Noms de soi amérindiens

De nombreux groupes ethniques ont plus d'un nom, et c'est autant le cas pour les Amérindiens que pour les autres. Les noms peuvent provenir de plusieurs façons, et leur création et leur utilisation sont souvent liées à des événements historiques.

Les noms les plus connus de nombreux groupes amérindiens ont été attribués par leurs rivaux et, lorsqu'ils sont traduits en anglais, peuvent être considérés comme assez insultants. Bien que les expressions familières désobligeantes soient généralement évitées dans les contextes juridiques et politiques - on ne s'attendrait guère à trouver un traité entre la France et l'Angleterre faisant référence, respectivement, aux grenouilles et aux bœufs rôtis - des noms aussi offensants étaient couramment utilisés dans les documents administratifs coloniaux. Lorsqu'on a demandé aux Ojibwa (Anishinaabe) et aux renards (Meskwaki) qui vivaient dans leur ouest, les commerçants français se sont fait raconter des histoires sur le Winĭpig, ou Winĭpyägohagi - un nom qui se traduit à peu près par «Eaux sales (ou puantes)». En 1993, après plus de 300 ans de cette appellation négative,les membres de la tribu du Wisconsin Winnebago ont révisé leur constitution afin de remplacer ce nom légal par l'ethnonyme (nom propre) Ho-Chunk, qui signifie le «peuple de la grande voix» en Hocąk, leur langue. Notamment, les membres de la tribu Winnebago du Nebraska n'ont pas adopté de changement de nom parallèle, un choix valable étant donné qu'il s'agit de deux entités politiques entièrement indépendantes, chacune avec ses propres priorités.

Parfois, une substitution de nom est indésirable ou difficile à effectuer. Tel est le cas des dizaines de bandes ou tribus légalement reconnues de la nation sioux ( voir aussiEncadré: La différence entre une tribu et un groupe). De nombreux membres de ces tribus et bandes préfèrent les ethnonymes Lakota, Dakota et Nakota (pour les trois dialectes de leur langue), parce que Sioux est une dérivation de Nadouessioux - qui signifie «Adder» ou «Snake»; un autre nom accordé par des rivaux traditionnels.
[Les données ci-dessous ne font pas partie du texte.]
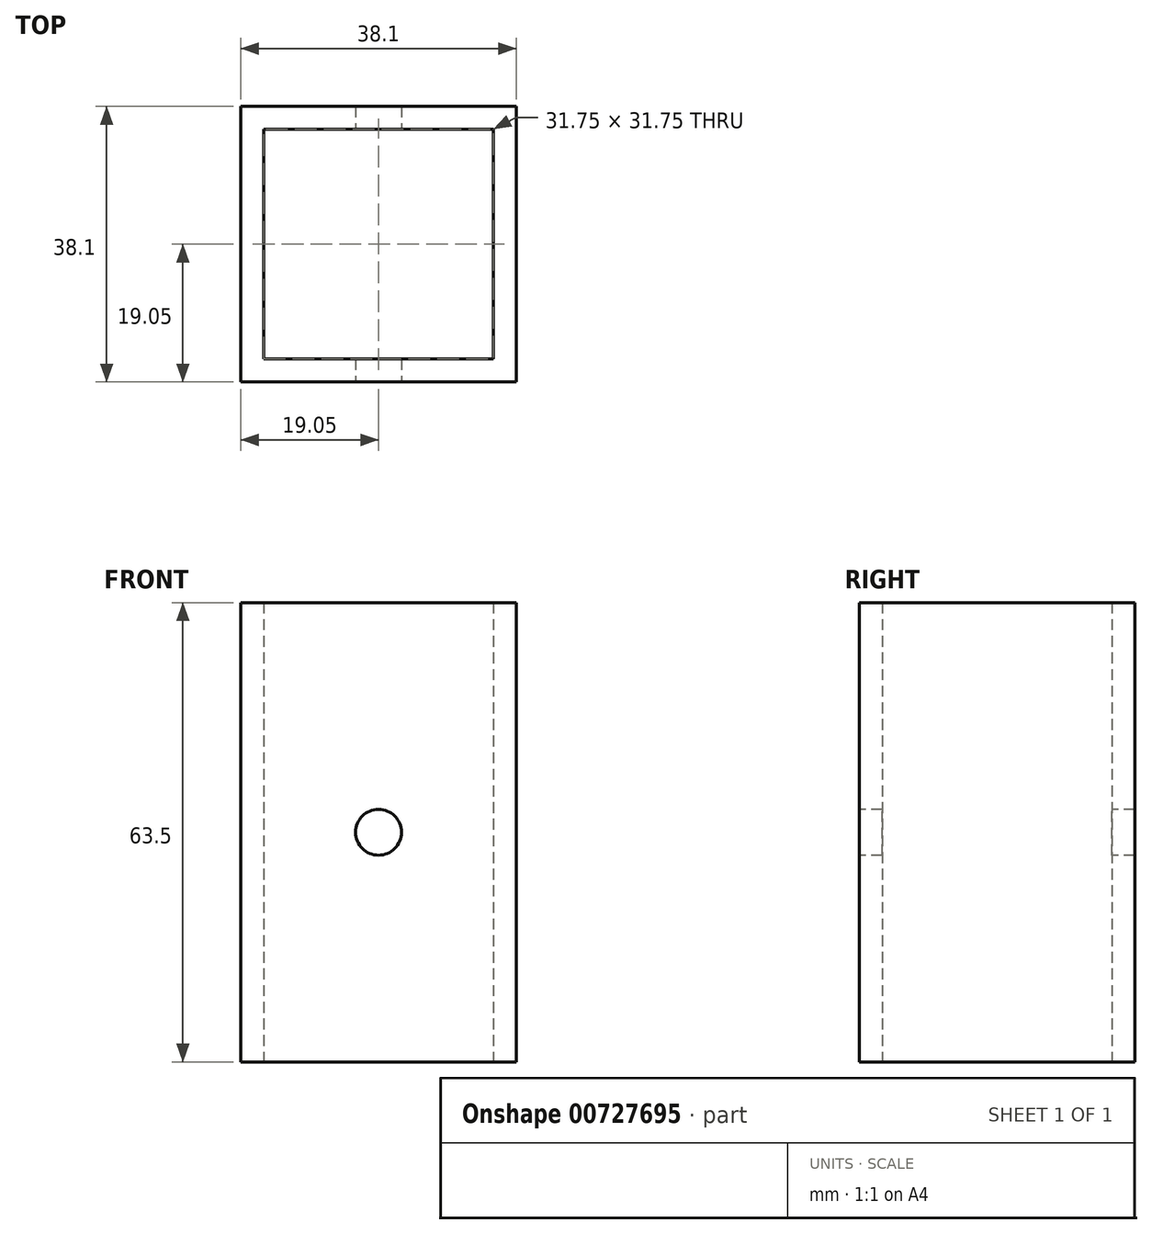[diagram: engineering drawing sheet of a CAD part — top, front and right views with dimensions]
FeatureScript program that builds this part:
annotation { "Feature Type Name" : "Feature", "Feature Type Description" : "" }
export const myFeature = defineFeature(function(context is Context, id is Id, definition is map)
    precondition{}
    {
        {
            var Q0;
            Q0=qCreatedBy(makeId("Top.planeOp"),FACE);
            var sketch = newSketch(context, id + "F0", { "sketchPlane" : qUnion([Q0])});
            skLineSegment(sketch, "E0.bottom", {"start": v(15.88, 15.88) * mm, "end": v(-15.88, 15.88) * mm});
            skLineSegment(sketch, "E0.top", {"start": v(15.88, -15.88) * mm, "end": v(-15.88, -15.88) * mm});
            skLineSegment(sketch, "E0.left", {"start": v(15.88, 15.88) * mm, "end": v(15.88, -15.88) * mm});
            skLineSegment(sketch, "E0.right", {"start": v(-15.88, 15.88) * mm, "end": v(-15.88, -15.88) * mm});
            skPoint(sketch, "E0.middle", {"position": v(0, 0) * mm});
            skLineSegment(sketch, "E1.0", {"start": v(19.05, -19.05) * mm, "end": v(-19.05, -19.05) * mm});
            skLineSegment(sketch, "E1.1", {"start": v(19.05, 19.05) * mm, "end": v(19.05, -19.05) * mm});
            skLineSegment(sketch, "E1.2", {"start": v(19.05, 19.05) * mm, "end": v(-19.05, 19.05) * mm});
            skLineSegment(sketch, "E1.3", {"start": v(-19.05, 19.05) * mm, "end": v(-19.05, -19.05) * mm});
            skSolve(sketch);
        }
        {
            var Q0;
            Q0 = qSketchRegion(id + "F0", true);
            extrude(context, id + "F1", {"entities" : qUnion([Q0]), "depth" : 63.5 * mm, "offsetDistance" : 25.4 * mm});
        }
        {
            var Q0;
            Q0=makeQuery(id+"F1.opExtrude","SWEPT_FACE",FACE,{"disambiguationData":[OSD([sQuery(id+"F0.wireOp",EDGE,"E1.0")])]});
            var sketch = newSketch(context, id + "F2", { "sketchPlane" : qUnion([Q0])});
            skLineSegment(sketch, "E2", {"start": v(-19.05, 63.5) * mm, "end": v(19.05, 0) * mm});
            skCircle(sketch, "E3", {"center": v(0, 31.75) * mm, "radius": 3.18 * mm});
            skSolve(sketch);
        }
        {
            var Q0;
            Q0 = qSketchRegion(id + "F2", true);
            extrude(context, id + "F3", {"entities" : qUnion([Q0]), "operationType" : NewBodyOperationType.REMOVE, "endBound" : BoundingType.THROUGH_ALL, "oppositeDirection" : true, "depth" : 25.4 * mm, "offsetDistance" : 25.4 * mm});
        }
    });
Néanmoins, le Sioux reste d'usage courant pour plusieurs raisons: il fournit un référent pratique pour les trois groupes de dialectes dans leur ensemble; il favorise la solidarité ethnique; il est utilisé dans une variété d'autres contextes tels que l'histoire et la linguistique (par exemple, les langues dites siouan); et changer le nom légal d'un groupe ou d'une tribu est suffisamment difficile pour détourner inévitablement l'énergie d'autres priorités politiques et sociales. Plutôt que d'abandonner complètement le nom Sioux, alors, de nombreux groupes se réfèrent simplement à eux-mêmes de multiples façons.La tribu Rosebud Sioux, par exemple, est également connue sous le nom de bande Sicangu Lakota. Les deux noms sont des reflets légitimes de la communauté ainsi nommée: Rosebud est le nom de la réserve du groupe, tandis que Sicangu et Lakota sont les ethnonymes du peuple et de son dialecte.

Les périodes de rupture ou de coalescence culturelle ont également stimulé la création de plusieurs noms. Par exemple, trois des nations villageoises des plaines - le Mandan, le Hidatsa et l'Arikara - ont été frappées par des vagues récurrentes de variole, de coqueluche et d'autres maladies de 1780 à 1840. Le Mandan a souffert horriblement; selon des témoignages oculaires fiables, leur population est passée d'environ 10 000 à 15 000 habitants dans les années 1730 à peut-être 150 en 1837, une perte écrasante. Pour maintenir leur viabilité en tant que peuple, les survivants de Mandan ont fusionné avec les Hidatsa, leurs voisins et alliés proches; ces deux tribus ont ensuite été rejointes par les Arikara, qui avaient autrefois été leurs rivaux économiques et militaires.

À la fin du 19e siècle, les trois nations avaient fusionné légalement et avaient pris un nouveau nom, les trois tribus affiliées. Pourtant, alors même qu'ils travaillaient de concert sur le plan politique, les groupes d'origine ont créé des enclaves ethniques distinctes; bien au début du 21e siècle, la plupart des membres de cette tribu se désignaient eux-mêmes comme Mandan, Hidatsa ou Arikara ou utilisaient une ethnie à trait d'union (par exemple, Mandan-Hidatsa). De toute évidence, les identités ethniques distinctes des trois tribus d'origine ont survécu malgré des pertes dévastatrices, la coalescence et l'adoption d'un nouveau nom légal.